┏━━

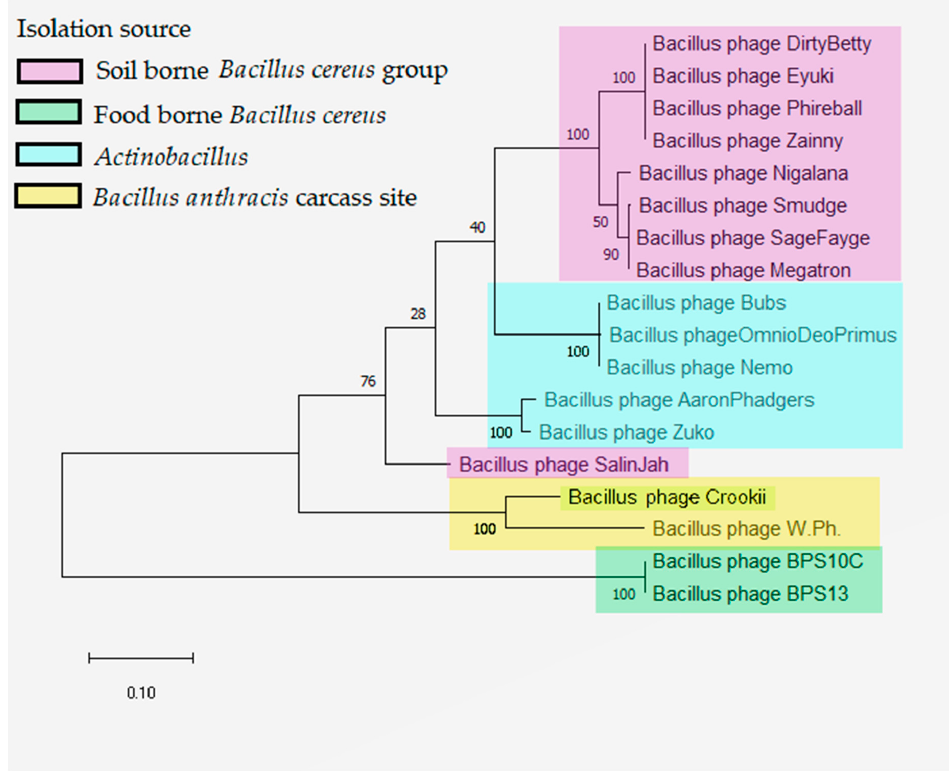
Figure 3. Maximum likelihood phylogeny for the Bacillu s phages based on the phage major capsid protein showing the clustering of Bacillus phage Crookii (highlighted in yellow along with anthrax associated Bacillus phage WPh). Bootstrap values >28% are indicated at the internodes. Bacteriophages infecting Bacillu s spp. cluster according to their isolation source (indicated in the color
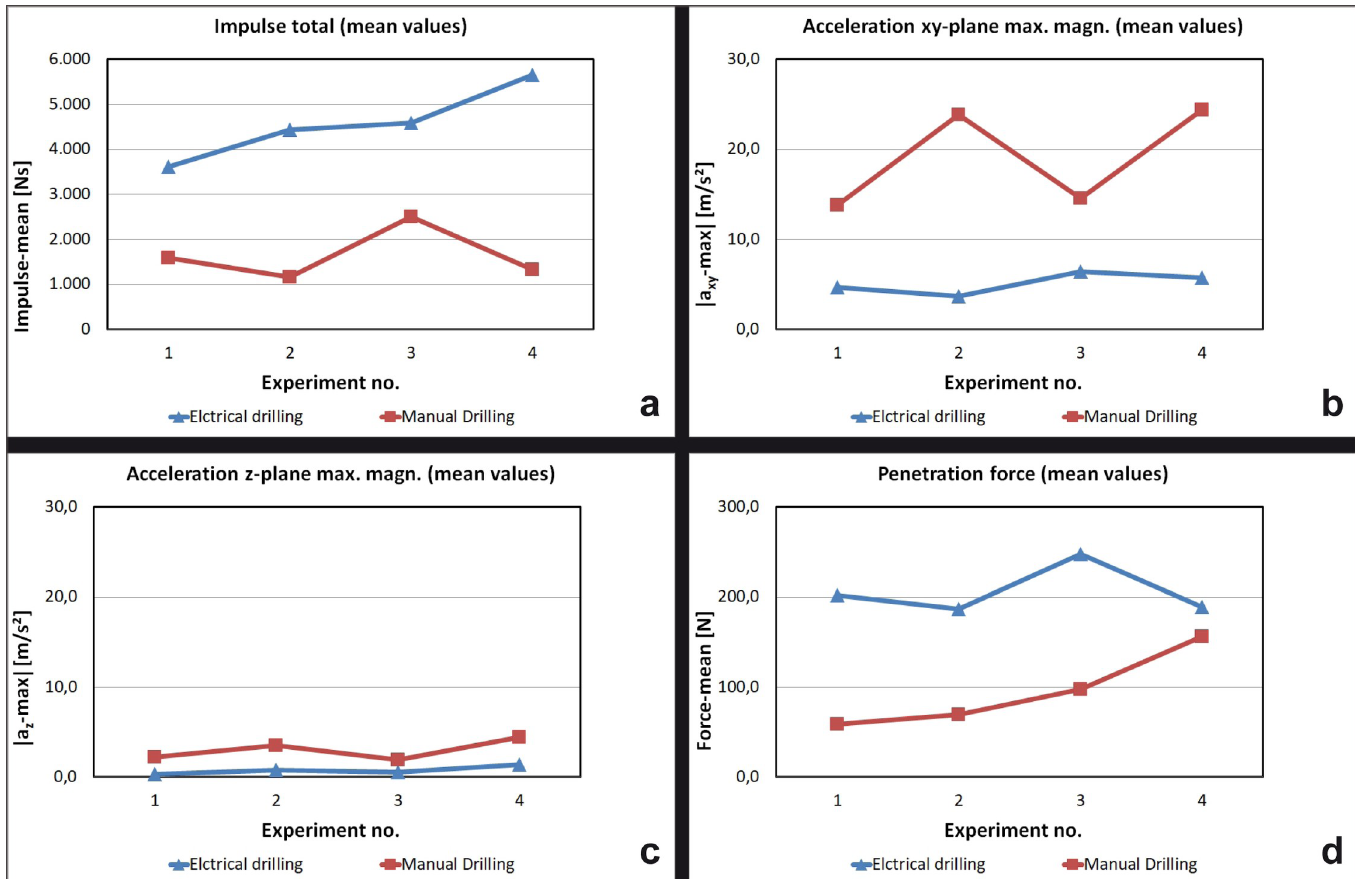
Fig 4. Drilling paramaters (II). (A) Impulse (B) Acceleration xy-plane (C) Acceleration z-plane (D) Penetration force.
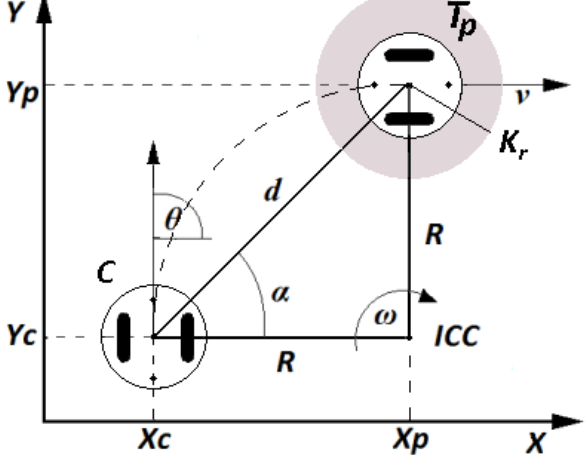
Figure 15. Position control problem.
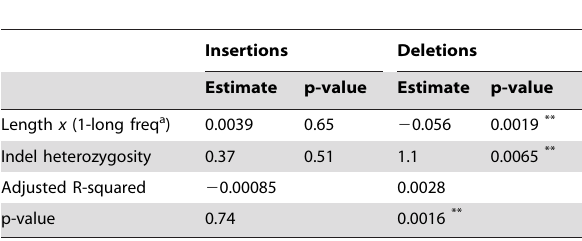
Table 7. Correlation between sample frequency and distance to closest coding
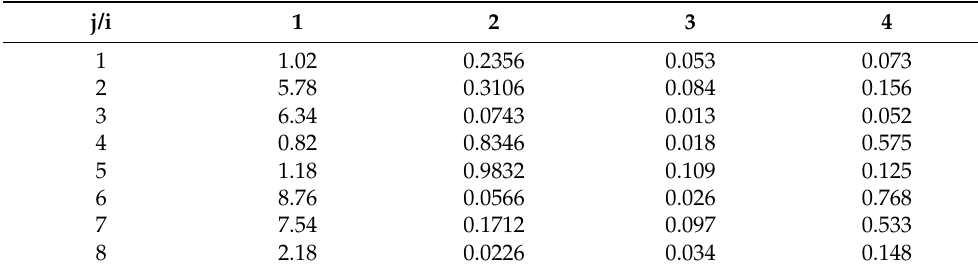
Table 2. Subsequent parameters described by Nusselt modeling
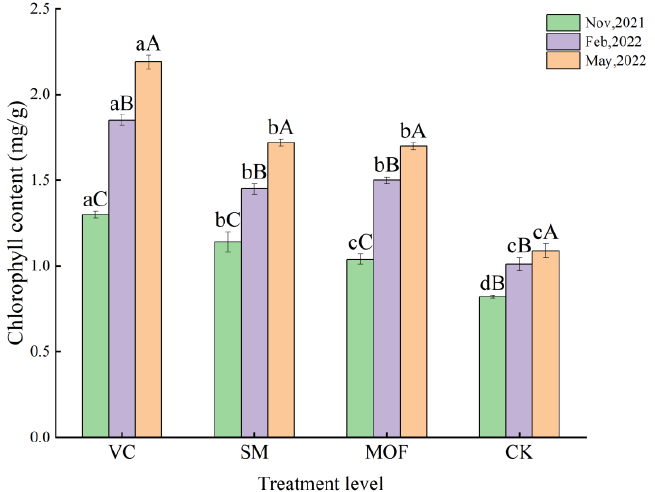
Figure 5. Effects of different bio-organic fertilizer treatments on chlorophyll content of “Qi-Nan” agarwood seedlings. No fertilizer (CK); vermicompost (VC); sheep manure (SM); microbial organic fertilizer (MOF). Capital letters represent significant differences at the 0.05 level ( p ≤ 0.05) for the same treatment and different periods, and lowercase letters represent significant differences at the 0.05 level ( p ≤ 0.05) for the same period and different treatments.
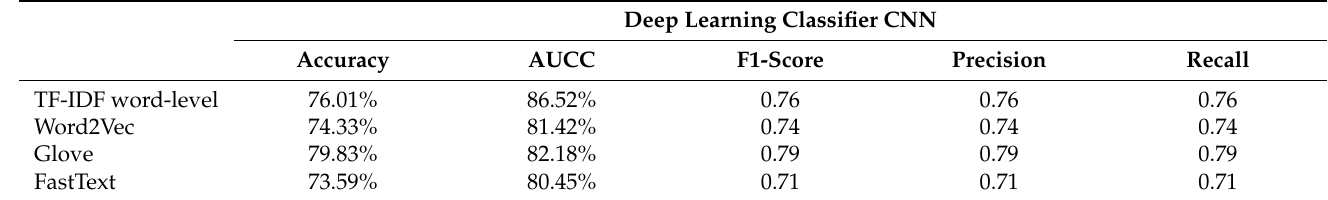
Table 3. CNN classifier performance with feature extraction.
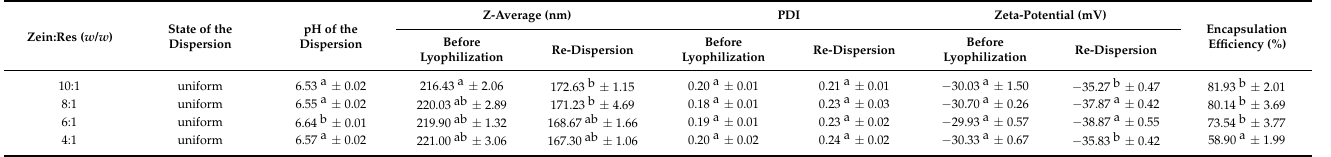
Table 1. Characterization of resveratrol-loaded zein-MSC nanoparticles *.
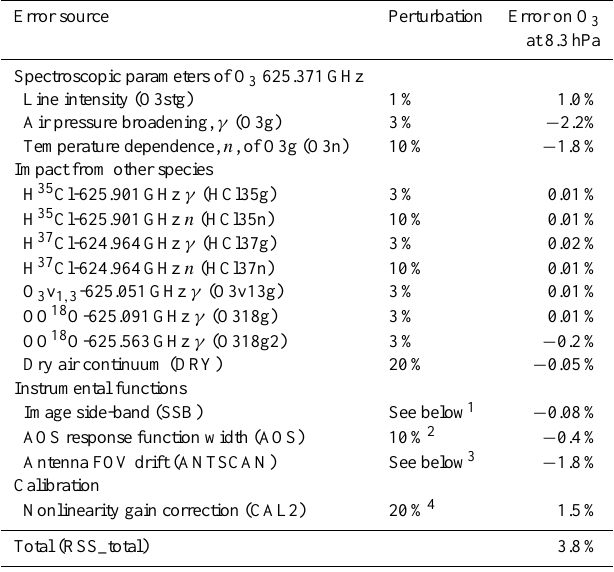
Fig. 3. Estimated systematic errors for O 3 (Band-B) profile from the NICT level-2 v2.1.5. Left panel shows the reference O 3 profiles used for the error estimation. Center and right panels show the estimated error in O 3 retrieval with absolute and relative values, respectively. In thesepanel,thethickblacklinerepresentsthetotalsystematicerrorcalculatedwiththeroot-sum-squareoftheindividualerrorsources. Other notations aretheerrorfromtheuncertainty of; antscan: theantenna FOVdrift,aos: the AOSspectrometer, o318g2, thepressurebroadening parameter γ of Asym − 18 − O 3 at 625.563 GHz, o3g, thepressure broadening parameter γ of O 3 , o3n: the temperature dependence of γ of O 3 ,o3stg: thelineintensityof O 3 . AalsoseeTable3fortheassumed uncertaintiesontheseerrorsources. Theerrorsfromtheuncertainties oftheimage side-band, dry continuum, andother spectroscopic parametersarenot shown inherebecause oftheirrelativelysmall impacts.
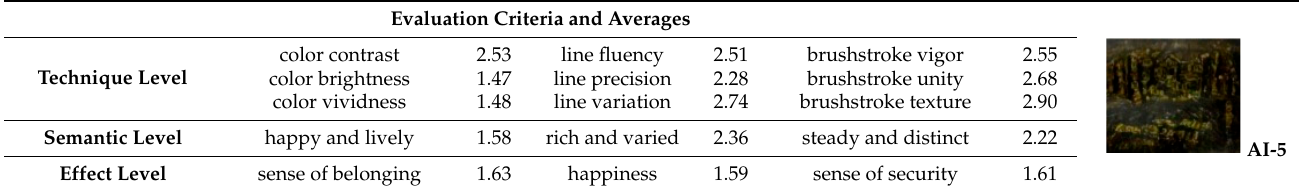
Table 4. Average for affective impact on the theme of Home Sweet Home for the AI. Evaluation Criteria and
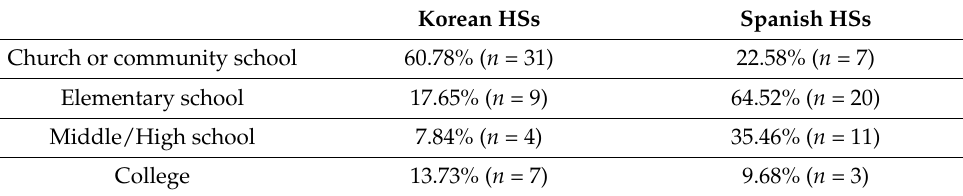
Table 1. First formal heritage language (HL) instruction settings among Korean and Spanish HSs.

┗━━

Whenever a line holds a picture, print that line without the picture. All other data must be output exactly.

Output below
Figure 3. Maximum likelihood phylogeny for the Bacillu s phages based on the phage major capsid protein showing the clustering of Bacillus phage Crookii (highlighted in yellow along with anthrax associated Bacillus phage WPh). Bootstrap values >28% are indicated at the internodes. Bacteriophages infecting Bacillu s spp. cluster according to their isolation source (indicated in the color
Fig 4. Drilling paramaters (II). (A) Impulse (B) Acceleration xy-plane (C) Acceleration z-plane (D) Penetration force.
Figure 15. Position control problem.
Table 7. Correlation between sample frequency and distance to closest coding
Table 2. Subsequent parameters described by Nusselt modeling
Figure 5. Effects of different bio-organic fertilizer treatments on chlorophyll content of “Qi-Nan” agarwood seedlings. No fertilizer (CK); vermicompost (VC); sheep manure (SM); microbial organic fertilizer (MOF). Capital letters represent significant differences at the 0.05 level ( p ≤ 0.05) for the same treatment and different periods, and lowercase letters represent significant differences at the 0.05 level ( p ≤ 0.05) for the same period and different treatments.
Table 3. CNN classifier performance with feature extraction.
Table 1. Characterization of resveratrol-loaded zein-MSC nanoparticles *.
Fig. 3. Estimated systematic errors for O 3 (Band-B) profile from the NICT level-2 v2.1.5. Left panel shows the reference O 3 profiles used for the error estimation. Center and right panels show the estimated error in O 3 retrieval with absolute and relative values, respectively. In thesepanel,thethickblacklinerepresentsthetotalsystematicerrorcalculatedwiththeroot-sum-squareoftheindividualerrorsources. Other notations aretheerrorfromtheuncertainty of; antscan: theantenna FOVdrift,aos: the AOSspectrometer, o318g2, thepressurebroadening parameter γ of Asym − 18 − O 3 at 625.563 GHz, o3g, thepressure broadening parameter γ of O 3 , o3n: the temperature dependence of γ of O 3 ,o3stg: thelineintensityof O 3 . AalsoseeTable3fortheassumed uncertaintiesontheseerrorsources. Theerrorsfromtheuncertainties oftheimage side-band, dry continuum, andother spectroscopic parametersarenot shown inherebecause oftheirrelativelysmall impacts.
Table 4. Average for affective impact on the theme of Home Sweet Home for the AI. Evaluation Criteria and
Table 1. First formal heritage language (HL) instruction settings among Korean and Spanish HSs.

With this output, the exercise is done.